Yashim estaba de pie con el cuchillo en una mano, la alcachofa en la otra.
– Yo… -La mujer soltó una risita-. Lo conocí justo ayer. ¿No es una coincidencia?
– Extraordinaria -reconoció Yashim y dedicó nuevamente su atención a cortar la alcachofa.
– No quería contártelo… Pensé que te enfadarías conmigo.
Yashim empezó a cortar a rodajas la alcachofa.
– Estaba clavada aquí sin nada que hacer, así que decidí salir y echar una ojeada a Santa Sofía. Me temo que me entusiasmé un poco, y olvidé que los cristianos no son bien recibidos en una mezquita.
– Eso depende de la mezquita -dijo Yashim-. Pero Santa Sofía… No. Una no creyente… y mujer… sola. ¿Estabas sola?
– Fue descuidado por mi parte. Lo siento. Espero no haberte ofendido.
Yashim bajó la mirada hacia la tabla de cocina.
– No -dijo-. ¿Qué sucedió?
– Me expulsaron, fue espantoso… No estaba segura de lo que iban a hacerme. Entonces se acercó un carruaje y fui a parar dentro.
– Ya veo. ¿Y el doctor Millingen?
– Era su carruaje. Me trajo aquí.
Yashim apretó los labios suavemente, inmerso en sus pensamientos.
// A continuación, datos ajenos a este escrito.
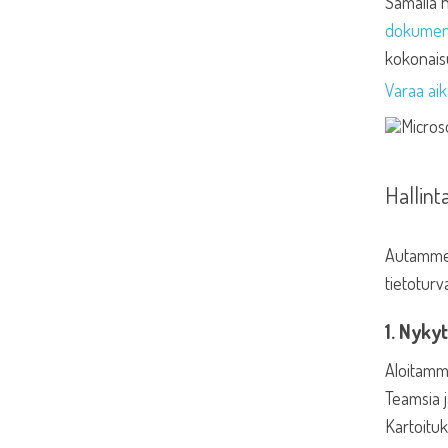
Samalla h
dokument
kokonais
Varaa ai
Hallint
Autamme o
tietoturv
1. Nykyt
Aloitamm
Teamsia j
Kartoituk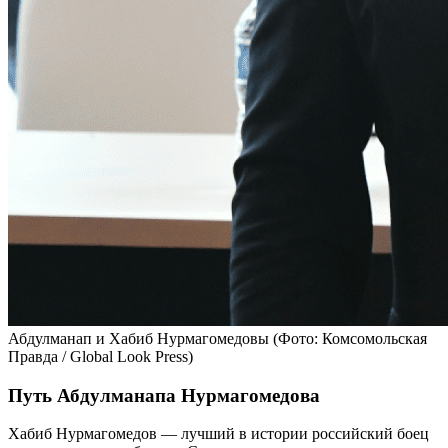
Абдулманап и Хабиб Нурмагомедовы
(Фото: Комсомольская
Правда / Global Look Press)
Путь Абдулманапа Нурмагомедова
Хабиб Нурмагомедов — лучший в истории российский боец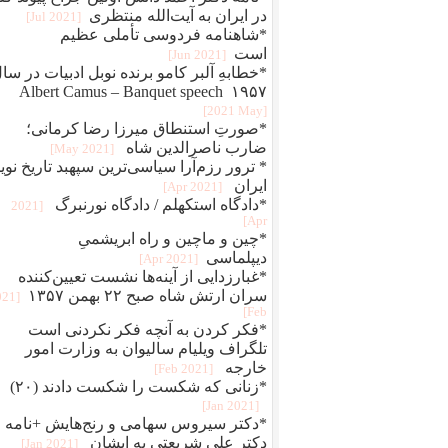
در ایران به آیت‌الله منتظری
[2021 Jul]
*شاهنامه فردوسی تأملی عظیم
است
[2021 Jun]
*خطابهِ آلبر کامو برنده نوبل ادبیات در سا
۱۹۵۷ Albert Camus – Banquet speech
[2021 May]
*صورتِ استنطاق میرزا رضا کرمانی؛
ضارب ناصرالدین شاه
[2021 May]
* ترور رزم‌آرا سیاسی‌ترین سپهبد تاریخ نوی
ایران
[2021 Apr]
*دادگاه استکهلم / دادگاه نورنبرگ
[2021
Apr]
*چین و ماچین و راه ابريشمیِ
ديپلماسی
[2021 Apr]
*غبارزدایی از آینه‌ها نشست تعیین‌کننده
سران ارتش شاه صبح ۲۲ بهمن ۱۳۵۷
021
Feb]
*فکر کردن به آنچه فکر نکردنی است
تلگراف ویلیام سالیوان به وزارت امور
خارجه
[2021 Feb]
*زنانی که شکست را شکست دادند (۲۰)
[2021 Jan]
*دکتر سیروس سهامی و رنج‌هایش +نامه
دکتر علی شریعتی به ایشان
[2021 Jan]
– ¿Vino directamente aquí, desde Santa Sofía?
– Sí. El doctor se mostró perfectamente caballeroso, muy rígido e inglés. Tenía prisa. Yo pensé que tú te enfurecerías… Y además no estabas aquí. Y cuando volviste, estabas medio muerto, y, bueno, ya conoces el resto. Olvidé el asunto hasta ahora.
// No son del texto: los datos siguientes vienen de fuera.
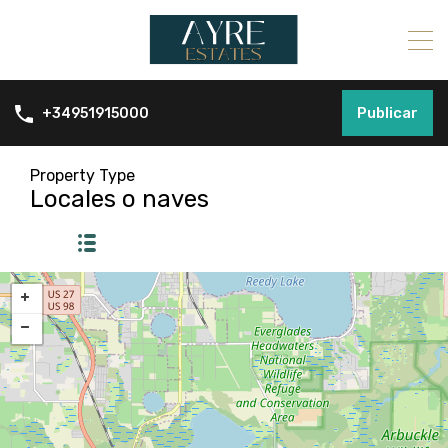
Publicar
+34951915000
Property Type
Locales o naves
Yashim levantó la tabla y empujó las rodajas de alcachofa a la sartén con los dedos. Sentía un hormigueo en la nuca.
Removió el arroz lentamente.
Algo ahí, lo sabía, estaba mal… Y no era su pilaf. Había algo en Amélie que resultaba extraño, también, más allá de su vacilación o su rubor.
La mujer llevaba un par de pequeñas babuchas puntiagudas.